Pourtant, malgré ces défauts, le film parvient à laisser une empreinte durable. L’amour ouf est un film galvanisant, presque euphorisant dans ses excès assumés. Ce film m’a rappelé cette nuit, il y a deux ans, où je suis sorti du Cinéma Palace à une heure du matin, littéralement épuisé par le titanesque et génial Babylone de Damien Chazelle.
Le caractère excessif de L’amour ouf est indéniable : trop violent, trop clinquant, trop long. Mais cette démesure est un choix esthétique pleinement assumé par Gilles Lellouche. Bien qu’il trébuche parfois, à la longue, ce parti pris audacieux finit par payer et confère au film une singularité rare.

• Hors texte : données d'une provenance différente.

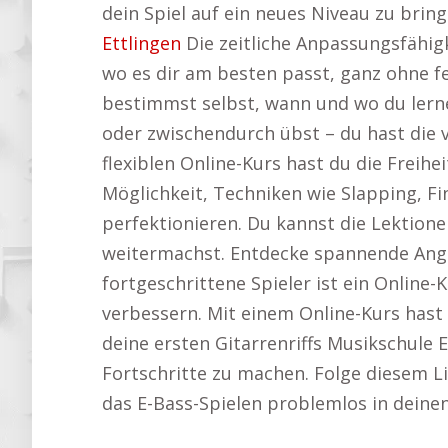
dein Spiel auf ein neues Niveau zu bri
Ettlingen
Die zeitliche Anpassungsfähigk
wo es dir am besten passt, ganz ohne f
bestimmst selbst, wann und wo du lern
oder zwischendurch übst – du hast die vo
flexiblen Online-Kurs hast du die Freih
Möglichkeit, Techniken wie Slapping, F
perfektionieren. Du kannst die Lektione
weitermachst. Entdecke spannende Ange
fortgeschrittene Spieler ist ein Online-
verbessern. Mit einem Online-Kurs hast 
deine ersten Gitarrenriffs Musikschule E
Fortschritte zu machen. Folge diesem Li
das E-Bass-Spielen problemlos in deinen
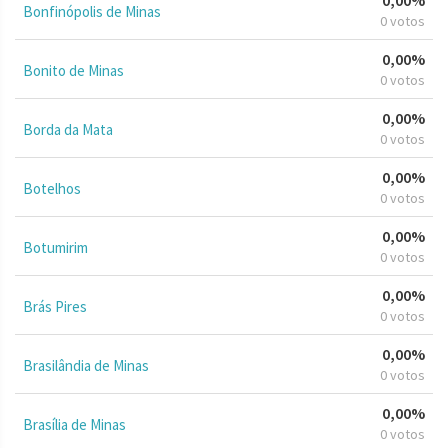
Bonfinópolis de Minas
0 votos
0,00%
Bonito de Minas
0 votos
0,00%
Borda da Mata
0 votos
0,00%
Botelhos
0 votos
0,00%
Botumirim
0 votos
0,00%
Brás Pires
0 votos
0,00%
Brasilândia de Minas
0 votos
0,00%
Brasília de Minas
0 votos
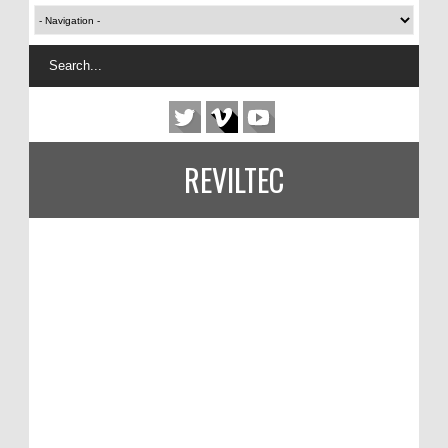
REVILTEC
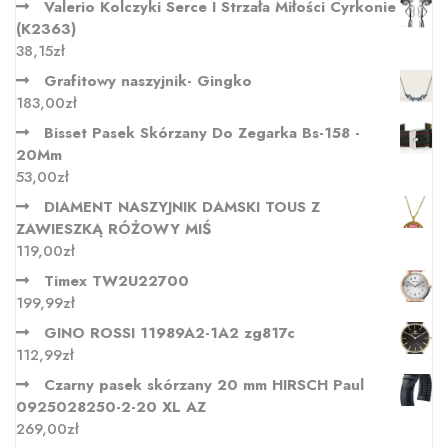
Valerio Kolczyki Serce I Strzała Miłości Cyrkonie
(K2363)
38,15
zł
Grafitowy naszyjnik- Gingko
183,00
zł
Bisset Pasek Skórzany Do Zegarka Bs-158 -
20Mm
53,00
zł
DIAMENT NASZYJNIK DAMSKI TOUS Z
ZAWIESZKĄ RÓŻOWY MIŚ
119,00
zł
Timex TW2U22700
199,99
zł
GINO ROSSI 11989A2-1A2 zg817c
112,99
zł
Czarny pasek skórzany 20 mm HIRSCH Paul
0925028250-2-20 XL AZ
269,00
zł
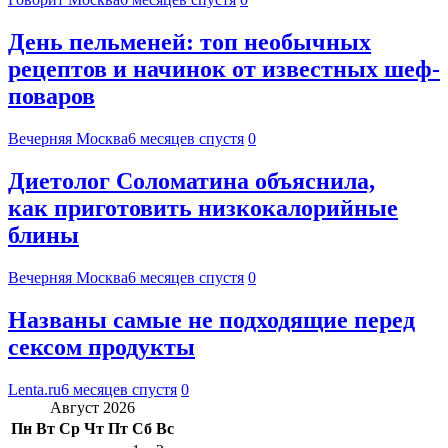
День пельменей: топ необычных
рецептов и начинок от известных шеф-
поваров
Вечерняя Москва
6 месяцев спустя
0
Диетолог Соломатина объяснила,
как приготовить низкокалорийные
блины
Вечерняя Москва
6 месяцев спустя
0
Названы самые не подходящие перед
сексом продукты
Lenta.ru
6 месяцев спустя
0
Август 2026
Пн
Вт
Ср
Чт
Пт
Сб
Вс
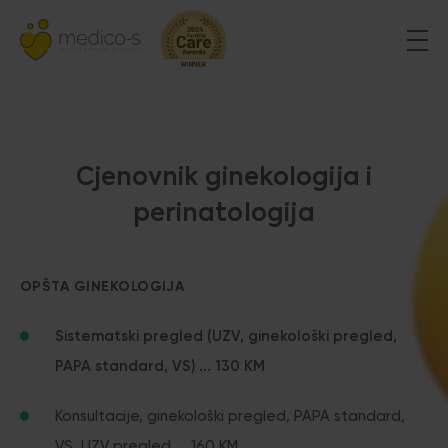
Cjenovnik ginekologija i
perinatologija
OPŠTA GINEKOLOGIJA
Sistematski pregled (UZV, ginekološki pregled,
PAPA standard, VS) ... 130 KM
Konsultacije, ginekološki pregled, PAPA standard,
VS, UZV pregled ... 160 KM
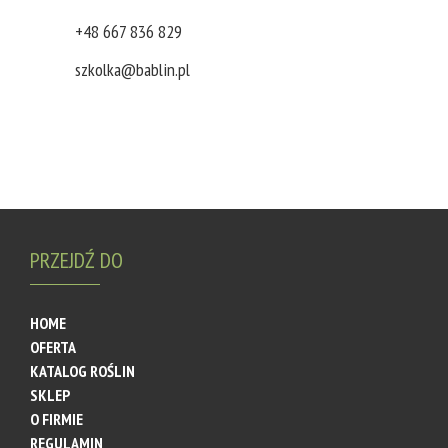
+48 667 836 829
szkolka@bablin.pl
PRZEJDŹ DO
HOME
OFERTA
KATALOG ROŚLIN
SKLEP
O FIRMIE
REGULAMIN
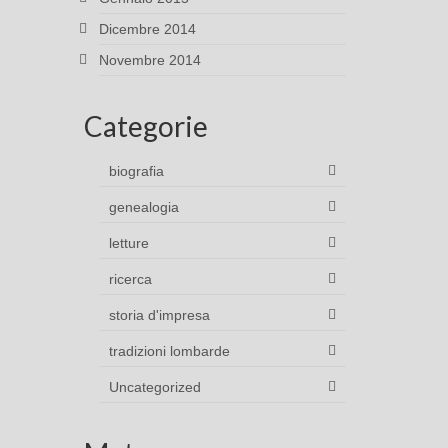
Dicembre 2014
Novembre 2014
Categorie
biografia
genealogia
letture
ricerca
storia d'impresa
tradizioni lombarde
Uncategorized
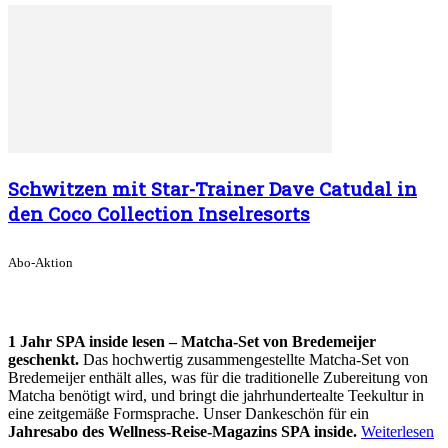
Schwitzen mit Star-Trainer Dave Catudal in
den Coco Collection Inselresorts
Abo-Aktion
1 Jahr SPA inside lesen – Matcha-Set von Bredemeijer
geschenkt.
Das hochwertig zusammengestellte Matcha-Set von
Bredemeijer enthält alles, was für die traditionelle Zubereitung von
Matcha benötigt wird, und bringt die jahrhundertealte Teekultur in
eine zeitgemäße Formsprache. Unser Dankeschön für ein
Jahresabo des Wellness-Reise-Magazins SPA inside.
Weiterlesen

En France, cette outrance est peu tolérée, alors qu’elle est acceptée, voire célébrée, dans des productions étrangères comme dans les films de Brian de Palma.
Lellouche fait preuve d’un amour évident pour le cinéma et ses références sont visibles. Il s’inscrit dans la lignée des réalisateurs comme Scorsese ou De Palma des années 80, avec son déferlement de violence et son esthétique clinquante. Ces influences cinéphiles, bien que prégnantes, n’empêchent pas L’amour ouf d’être profondément ancré dans un contexte social français. Car derrière le vernis rutilant et mainstream du film, il y a tout de même le sujet du déterminisme social, de la reproduction de la violence. Jackie et Clotaire, malgré leurs différences, sont tous deux ancrés dans un contexte social difficile qui semble les enfermer. Cette dimension d’enfermement se retrouve également dans les personnages secondaires, souvent victimes de leur milieu, incapables d'échapper à un cycle de pauvreté et de violence.
Ce qui m’a particulièrement séduit dans le film, et ce qui est relativement rare, c’est son ampleur et son ambition narrative. L’amour ouf suit le couple sur plus d’une décennie, des années lycée à l’âge adulte. Des années de la construction et des premières expériences jusqu’à celles où tout devrait justement être construit. Des pans de vie qu’il montre à l’écran, Lellouche retient les moments marquants, ceux du début et ceux de la fin, en faisant une longue éclipse de dix ans.
Les jeunes acteurs interprétant Jackie et Clotaire adolescents sont d'une étonnante justesse. Si Adèle Exarchopoulos est assez calamiteuse, François Civil se révèle nettement meilleur, capable de retranscrire la violence et la fêlure intérieure de son personnage.
Après avoir relevé tant de points positifs que négatifs, la question se pose : peut-on conseiller ce film ? La réponse n’est pas simple. L’amour ouf est indéniablement clivant, mais c’est justement ce qui m’a plu. Lellouche ose prendre le risque de déplaire, et cela mérite d’être salué.